My last foray into cider making wasn't terrible, but certainly ended up with far too much dumping. The reason being, that fermentation was not ended, and because of the very aggressive wine yeast I used, it over fermented resulting in a very dry, sour beverage that was far too hot (too much alcohol). I had used the same yeast and roughly same techniques, though a longer fermentation time, to make a mead at the same time, with similar results. In addition to having learned much more about brewing techniques, and the brewing process in general, I did, however, learn a few things specifically related to these newest batches:
- Red Star Cote des Blancs champagne yeast makes a very dry, very bland cider.
- Back sweetening with sugar alcohols (Splenda, Stevia, etc) can compensate for this.
- My fridge was not, at the time, cold enough to properly cold-crash unracked cider.
- Rack. Then rack some more.
- Dishwashers are useful brewing tools.
You see, conventionally, you can either have sparkling dry apple cider, or still sweet cider which is essentially low-gravity Apfelwein. If one were to try to bottle carbonate (as is done with beer) a sweet cider, the fermentation would not bottom out and the resulting pressure would cause exploding bottles. So, to create a sweet cider, the cider is cold-crashed once the cider reaches the desired gravity. This means storing the bottled cider at ~36F for 24-48 hours after racking to a secondary or tertiary fermenter, then bottling. This effectively stops fermentation, killing the yeast. This also stops any chance of carbonation.

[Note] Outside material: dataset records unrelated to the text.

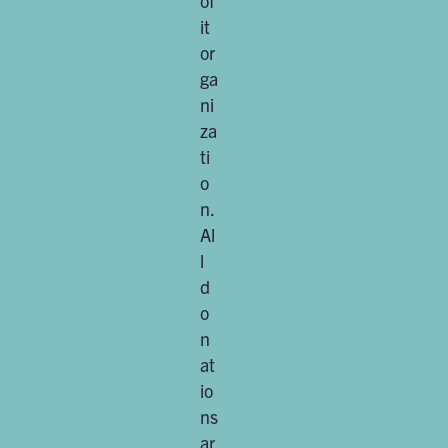
of
it
or
ga
ni
za
ti
o
n.
Al
l
d
o
n
at
io
ns
ar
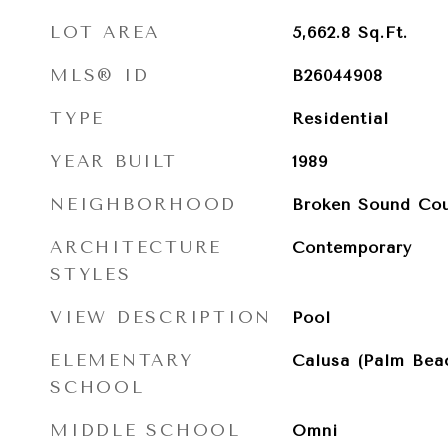
LOT AREA
5,662.8
Sq.Ft.
MLS® ID
B26044908
TYPE
Residential
YEAR BUILT
1989
NEIGHBORHOOD
Broken Sound Cou
ARCHITECTURE
Contemporary
STYLES
VIEW DESCRIPTION
Pool
ELEMENTARY
Calusa (Palm Bea
SCHOOL
MIDDLE SCHOOL
Omni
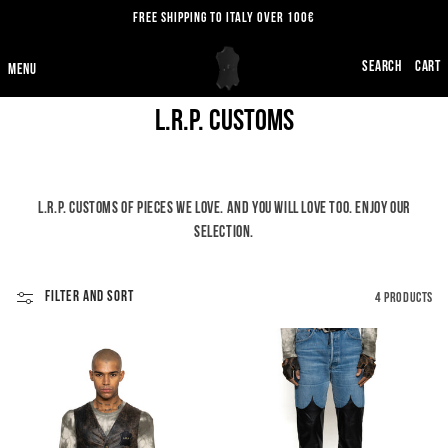
SKIP TO
FREE SHIPPING TO ITALY OVER 100€
CONTENT
CART
C
L.R.P. Customs
O
L
L.R.P. CUSTOMS OF PIECES WE LOVE. AND YOU WILL LOVE TOO. ENJOY OUR
L
SELECTION.
E
FILTER AND SORT
4 PRODUCTS
C
T
I
O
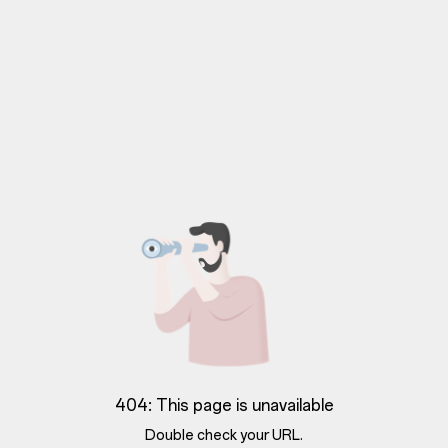
404: This page is unavailable
Double check your URL.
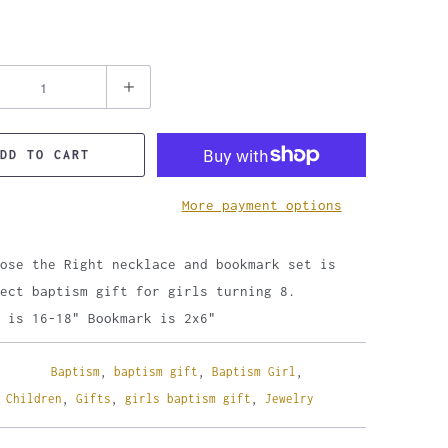
DD TO CART
More payment options
ose the Right necklace and bookmark set is
ect baptism gift for girls turning 8.
 is 16-18" Bookmark is 2x6"
Baptism
,
baptism gift
,
Baptism Girl
,
,
Children
,
Gifts
,
girls baptism gift
,
Jewelry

For a sparkling dry cider, the cider is allowed to dry out to a FG (final gravity) of around 1.005-.995. Then bottled, then pasteurized or cold-crashed.
So, how to create a sparkling sweet cider, without the bottle bombs?

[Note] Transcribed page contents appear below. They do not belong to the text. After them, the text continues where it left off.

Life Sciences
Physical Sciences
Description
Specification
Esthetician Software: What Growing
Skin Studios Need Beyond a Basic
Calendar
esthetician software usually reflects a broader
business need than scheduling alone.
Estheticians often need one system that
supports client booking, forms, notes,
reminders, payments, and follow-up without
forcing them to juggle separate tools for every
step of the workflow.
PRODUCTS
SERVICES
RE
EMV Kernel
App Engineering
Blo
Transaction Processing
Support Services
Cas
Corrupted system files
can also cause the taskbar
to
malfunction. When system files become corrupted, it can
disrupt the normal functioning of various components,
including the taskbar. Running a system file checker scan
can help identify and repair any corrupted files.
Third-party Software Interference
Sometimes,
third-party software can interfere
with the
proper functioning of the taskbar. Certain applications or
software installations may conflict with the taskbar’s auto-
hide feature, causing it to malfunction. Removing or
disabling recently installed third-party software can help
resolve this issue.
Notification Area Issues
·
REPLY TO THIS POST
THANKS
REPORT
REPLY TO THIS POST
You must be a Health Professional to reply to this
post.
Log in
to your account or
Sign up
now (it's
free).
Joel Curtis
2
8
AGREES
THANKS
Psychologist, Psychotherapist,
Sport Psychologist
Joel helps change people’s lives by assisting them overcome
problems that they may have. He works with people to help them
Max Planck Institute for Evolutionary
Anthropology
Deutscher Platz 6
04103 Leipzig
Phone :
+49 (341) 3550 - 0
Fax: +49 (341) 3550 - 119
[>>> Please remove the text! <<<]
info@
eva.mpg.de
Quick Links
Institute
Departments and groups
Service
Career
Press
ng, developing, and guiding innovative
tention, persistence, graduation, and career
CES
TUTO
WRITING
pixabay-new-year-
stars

The commonly accepted solutions to this are to make a very dry cider, then adding Splenda, Xylitol, or Stevia (sugar alcohols which cannot be fermented by yeast) which will sweeten the cider without causing a continuation, or re-start of fermentation. The other is to force carbonate by injecting CO2 via a kegging system.
Though most people are happy with the results of back-sweetening, not being a fan of those sweeteners, I was wanting to avoid it. Though this helped convince SWMBO that a kegging system is a necessary household fixture, it just isn't yet in the cards. So what to do?

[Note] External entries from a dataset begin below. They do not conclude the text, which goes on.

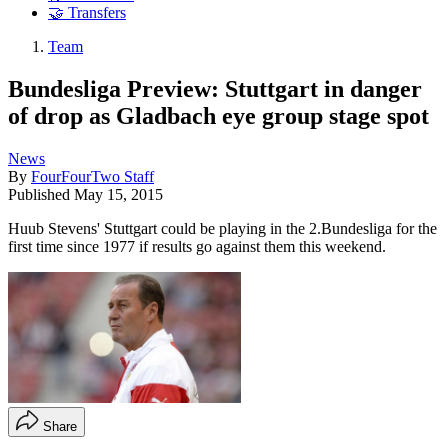
🤝 Transfers
Team
Bundesliga Preview: Stuttgart in danger
of drop as Gladbach eye group stage spot
News
By
FourFourTwo Staff
Published
May 15, 2015
Huub Stevens' Stuttgart could be playing in the 2.Bundesliga for the
first time since 1977 if results go against them this weekend.
Share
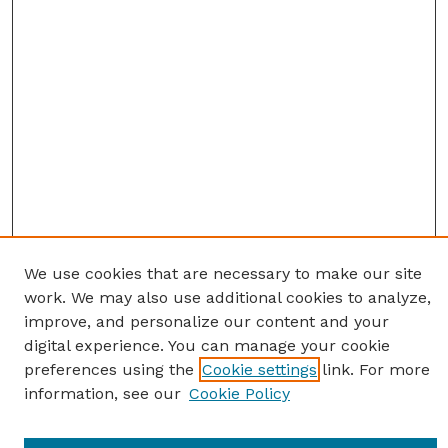
We use cookies that are necessary to make our site
work. We may also use additional cookies to analyze,
improve, and personalize our content and your
digital experience. You can manage your cookie
preferences using the
Cookie settings
link. For more
information, see our
Cookie Policy
SEARCH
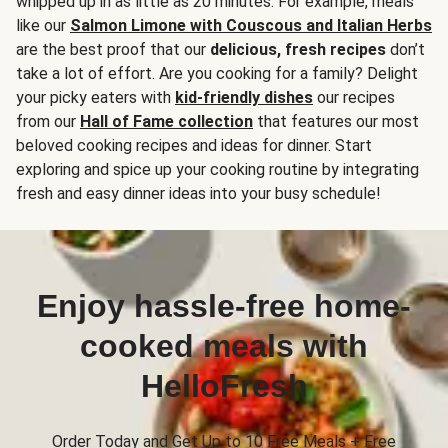
whipped up in as little as 20 minutes. For example, meals
like our
Salmon Limone with Couscous and Italian Herbs
are the best proof that our
delicious, fresh recipes
don’t
take a lot of effort. Are you cooking for a family? Delight
your picky eaters with
kid-friendly dishes
our recipes
from our
Hall of Fame collection
that features our most
beloved cooking recipes and ideas for dinner. Start
exploring and spice up your cooking routine by integrating
fresh and easy dinner ideas into your busy schedule!
Enjoy hassle-free home-
cooked meals with
HelloFresh
Order Today and Get Up to 10 Free Meals + Free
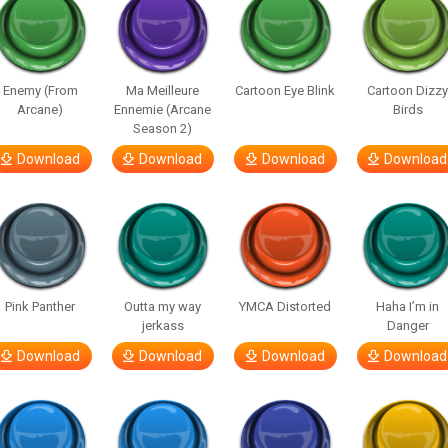
Enemy (From
Ma Meilleure
Cartoon Eye Blink
Cartoon Dizz
Arcane)
Ennemie (Arcane
Birds
Season 2)
Download
Download
Download
Download
Pink Panther
Outta my way
YMCA Distorted
Haha I’m in
jerkass
Danger
Download
Download
Download
Download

As mentioned in the article above, one could brew a semi-sweet cider to more on the dry end, say 1.007 (think Strongbow), then add 'too much' preservative free apple juice during bottling time. Checking the carbonation levels every two weeks or so. Once desired levels of carbonation are reached, soaking the bottles in 160F water for 10-15 minutes will pasteurize, killing the yeast, while maintaining the sweetness and carbonation. Easy way to do this: run the bottles through the dishwasher (do not use high heat dry).
Forum members posted good results with this technique. So, one problem solved (the problem of a lack of kegerator is still there). At this point I wonder, why dry out and back sweeten at all? I believe, that after multiple rackings (transferring cider to a fresh fermenter, which will remove the cider from the cake of yeast at the bottom), which should slow fermentation down due to fewer yeast cells, why not just bottle and pasteurize once the cider is at the desired gravity/level of sweetness?
I believe one poster left a comment that they had done just the very thing with success. So, this will be my goal. Tonight was the first racking, and with amazing efforts of SWMBO, things went well. However, very active yeasts due to very warm temperatures (and possibly the added yeast nutrient, I'm not sure how much that affected the violence and speed of fermentation), things moved much more quickly than I had intended.
Everyone loves a cliffhanger, so I will end this post with that. I will post the continuation tomorrow, with my notes and observations of the last four days of fermentation!